To avoid the scandal of divorce, Randolph Spencer-Churchill attempted to defend his brother George's honour. Randolph believed that Prince Edward had also been conducting an affair with Lady Aylesford, and threatened to make public affectionate letters that Prince Edward had sent to her and subpoena him in any Aylesford divorce proceedings if Prince Edward did not try to prevent the divorce. Angry, Prince Edward wanted to duel Randolph, but ultimately referred the matter to his mother Queen Victoria, who with Prime Minister Benjamin Disraeli's assistance appointed Randolph to a political role in Ireland (considered to be a form of exile) and urged the Finches to reconcile. Lady Aylesford's husband eventually dropped the divorce suit and they formally separated in 1877, but remained married until his death in 1885.

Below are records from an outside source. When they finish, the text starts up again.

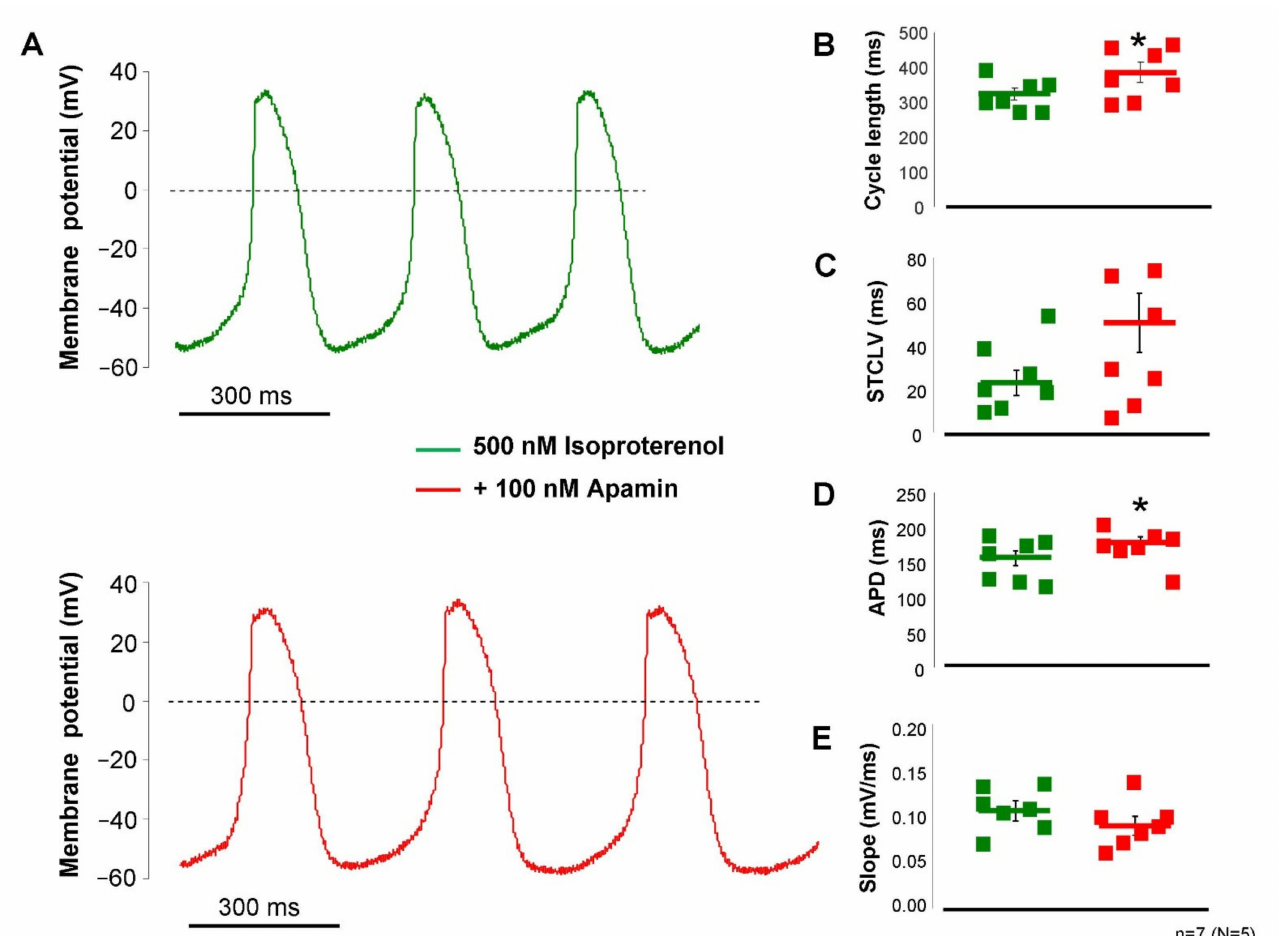
Figure 6. Action potential recordings from isolated SAN cells by perforated patch-clamp technique in the presence of 200 nM isoproterenol. The control recordings were measured in the presence of isoproterenol (green curve), then 100 nM apamin was employed (red curve, ( A )). Application of apamin increased the cycle length ( B ) without alteration of the short-term cycle length variability ( C ), and increased the APD ( D ) without changing the diastolic depolarization ( E ). Statistical analysis was performed by paired t -test ( p <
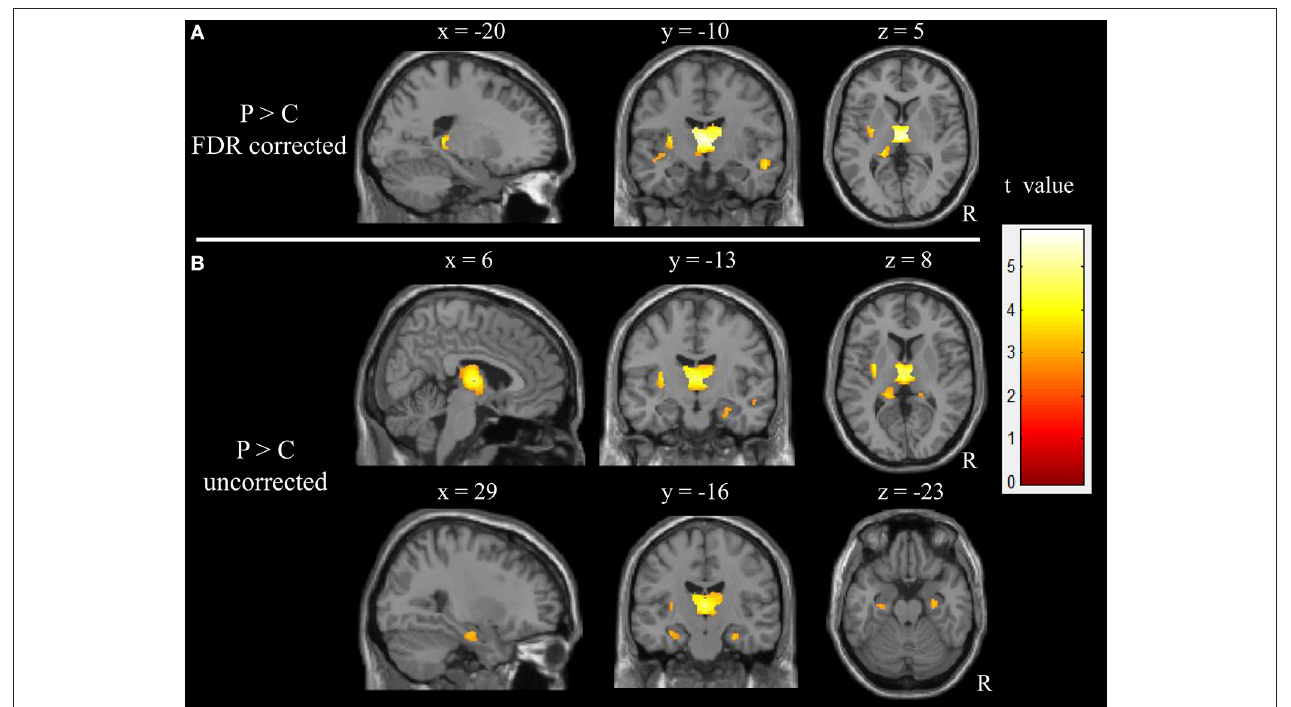
FIGURE 1 | Significant changes of GM volume in children with epilepsy. (A) The threshold of whole brain: p < 0.05, FDR corrected, cluster size > 15; (B) The threshold of whole brain: p < 0.001, uncorrected, cluster size > 15. The color intensity represents T-statistic values at the voxel level. P, patients; C, normal controls; R, right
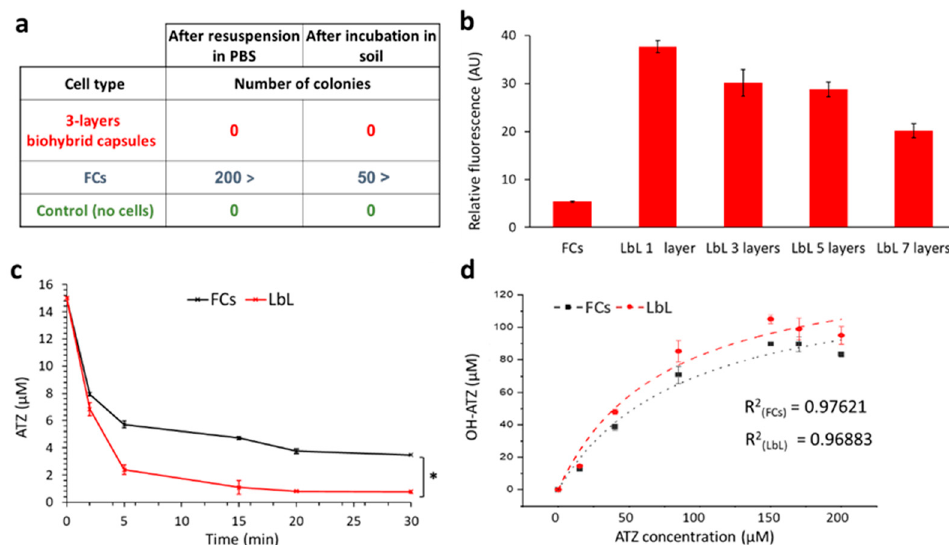
Figure 4. ( a ) Colony formation assay post resuspension in PBS and post incubation in soil ( b ) Relative fluorescence intensity in arbitrary units ( c ) Concentration of ATZ in the solution over time (initial concentration of 15 µM) ( d ) OH-ATZ formation at different initial ATZ concentrations. * Indicates significant difference between the groups ( p < 0.05).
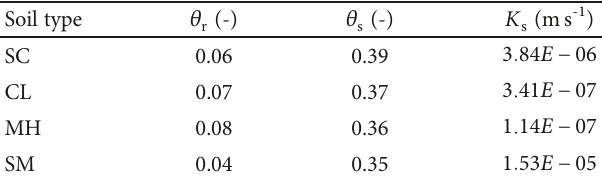
Figure 10: The triggering mechanisms hypothesized according to the experimental evidences: (a) failure induced by an uprise of a temporary perched water table (for soils with relatively low initial water content); (b) failure induced by the advance of the wetting front (for soils with relatively high initial water Table 3: Hydrodynamic parameters for the four soil types of Monte Mario ( θ r : residual water content; θ s : saturated water content; K s : hydraulic conductivity).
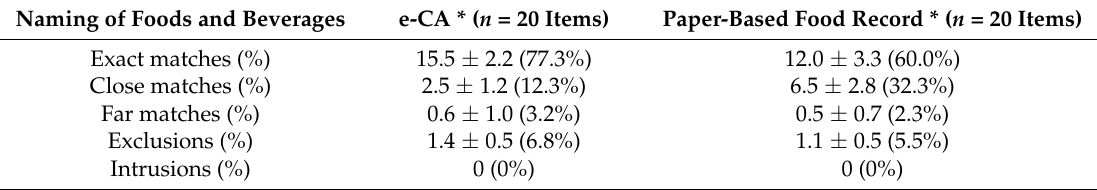
Table 2. Mean number of items ( ± standard deviation) and proportion of exact, close, and far matches, as well as exclusions and intrusions.* 11 participants used e-CA and 11 others used a paper-based food record to evaluate 20 foods and drinks displayed on a table.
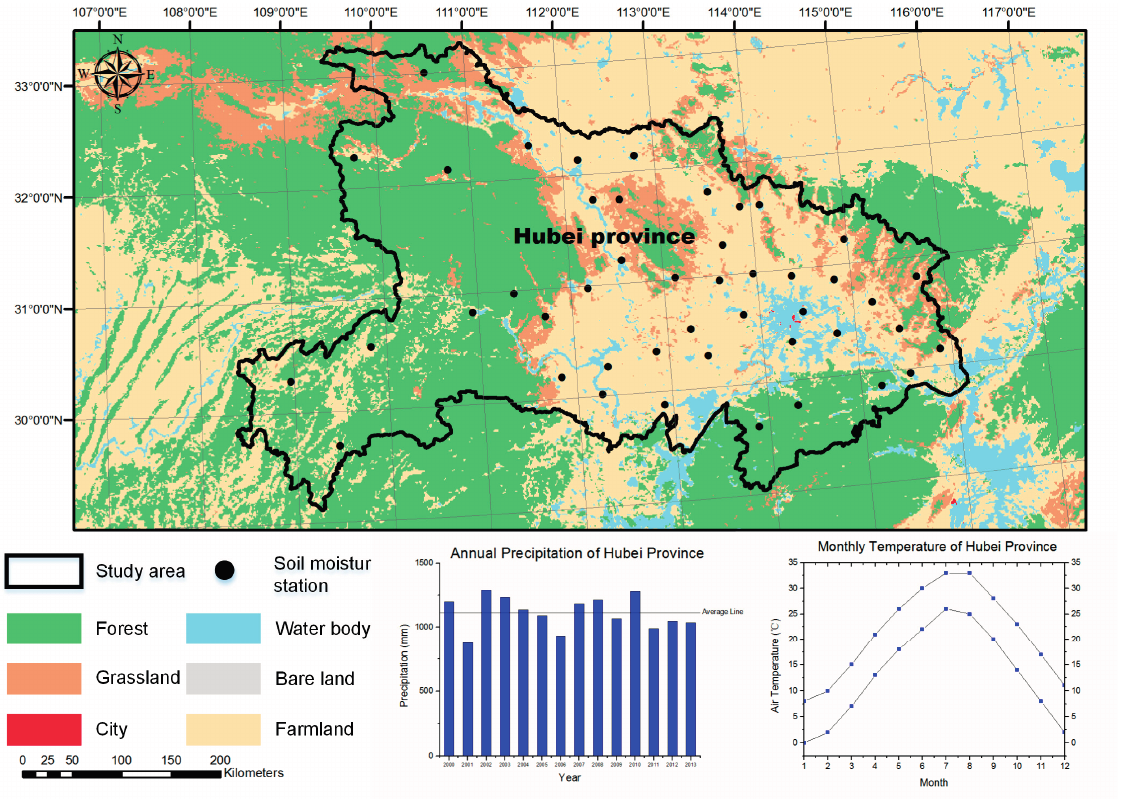
Figure 5. The experimental region (Hubei province) and land use. The western portion of Hubei province is covered by mountains and hills, and the eastern portion is covered by farmland. In addition, two rivers (Yangtze River and Hanjiang River) flow through this region. The black points indicate in situ meteorological stations for measuring soil moisture at the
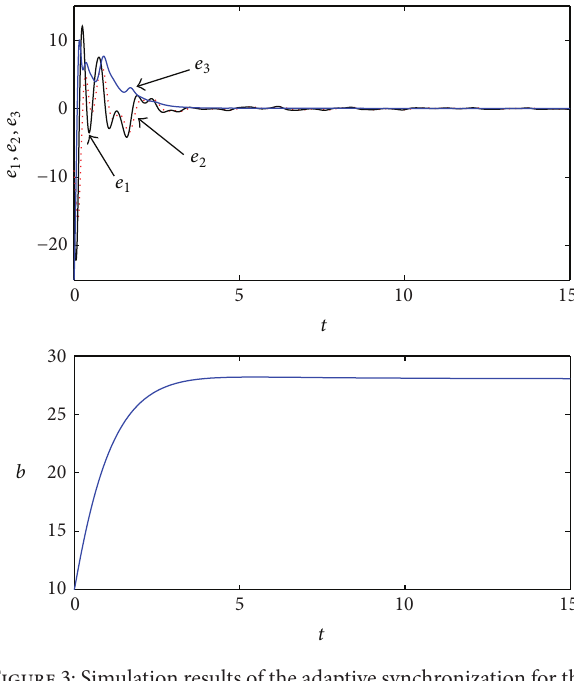
Figure 3: Simulation results of the adaptive synchronization for the fractional-order Lorenz chaotic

George Spencer-Churchill and his first wife Lady Albertha Frances Anne Hamilton, divorced in 1883, shortly after he became Duke of Marlborough, but once single, George did not marry Lady Aylesford; instead he married Jane Lillian Warren Price (widow of Louis Hammersley of New York). Socially ostracized, abandoned by Spencer-Churchill and without any money of her own, Lady Aylesford spent the last years of her life in poverty. She died in Welbeck Street, London, on 24 June 1897, aged 51, after a short illness.

== In popular culture ==
Lady Aylesford was played by Philippa Markham in the television series Jennie, Lady Randolph Churchill (1974). She was played by Teresa White in the television series Edward the Seventh (1975).